When you copy the listing, reproduce each line as it appears and omit every image.
§ §
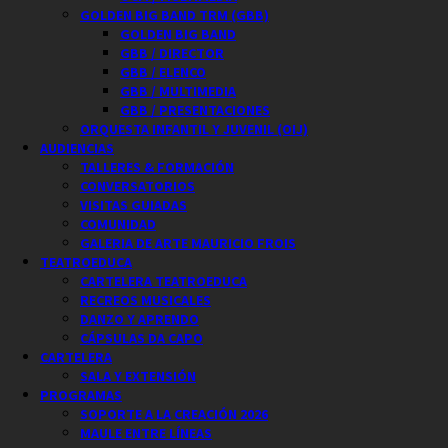
GOLDEN BIG BAND TRM (GBB)
GOLDEN BIG BAND
GBB / DIRECTOR
GBB / ELENCO
GBB / MULTIMEDIA
GBB / PRESENTACIONES
ORQUESTA INFANTIL Y JUVENIL (OIJ)
AUDIENCIAS
TALLERES & FORMACIÓN
CONVERSATORIOS
VISITAS GUIADAS
COMUNIDAD
GALERIA DE ARTE MAURICIO FROIS
TEATROEDUCA
CARTELERA TEATROEDUCA
RECREOS MUSICALES
DANZO Y APRENDO
CÁPSULAS DA CAPO
CARTELERA
SALA Y EXTENSIÓN
PROGRAMAS
SOPORTE A LA CREACIÓN 2026
MAULE ENTRE LÍNEAS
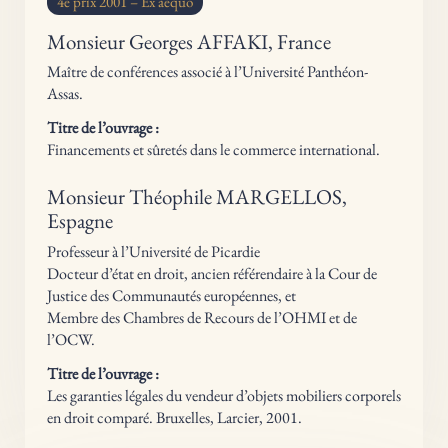
4e prix 2001 – Ex aequo
Monsieur Georges AFFAKI, France
Maître de conférences associé à l’Université Panthéon-
Assas.
Titre de l’ouvrage :
Financements et sûretés dans le commerce international.
Monsieur Théophile MARGELLOS,
Espagne
Professeur à l’Université de Picardie
Docteur d’état en droit, ancien référendaire à la Cour de
Justice des Communautés européennes, et
Membre des Chambres de Recours de l’OHMI et de
l’OCW.
Titre de l’ouvrage :
Les garanties légales du vendeur d’objets mobiliers corporels
en droit comparé. Bruxelles, Larcier, 2001.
§ §
Output>
GOLDEN BIG BAND TRM (GBB)
GOLDEN BIG BAND
GBB / DIRECTOR
GBB / ELENCO
GBB / MULTIMEDIA
GBB / PRESENTACIONES
ORQUESTA INFANTIL Y JUVENIL (OIJ)
AUDIENCIAS
TALLERES & FORMACIÓN
CONVERSATORIOS
VISITAS GUIADAS
COMUNIDAD
GALERIA DE ARTE MAURICIO FROIS
TEATROEDUCA
CARTELERA TEATROEDUCA
RECREOS MUSICALES
DANZO Y APRENDO
CÁPSULAS DA CAPO
CARTELERA
SALA Y EXTENSIÓN
PROGRAMAS
SOPORTE A LA CREACIÓN 2026
MAULE ENTRE LÍNEAS
4e prix 2001 – Ex aequo
Monsieur Georges AFFAKI, France
Maître de conférences associé à l’Université Panthéon-
Assas.
Titre de l’ouvrage :
Financements et sûretés dans le commerce international.
Monsieur Théophile MARGELLOS,
Espagne
Professeur à l’Université de Picardie
Docteur d’état en droit, ancien référendaire à la Cour de
Justice des Communautés européennes, et
Membre des Chambres de Recours de l’OHMI et de
l’OCW.
Titre de l’ouvrage :
Les garanties légales du vendeur d’objets mobiliers corporels
en droit comparé. Bruxelles, Larcier, 2001.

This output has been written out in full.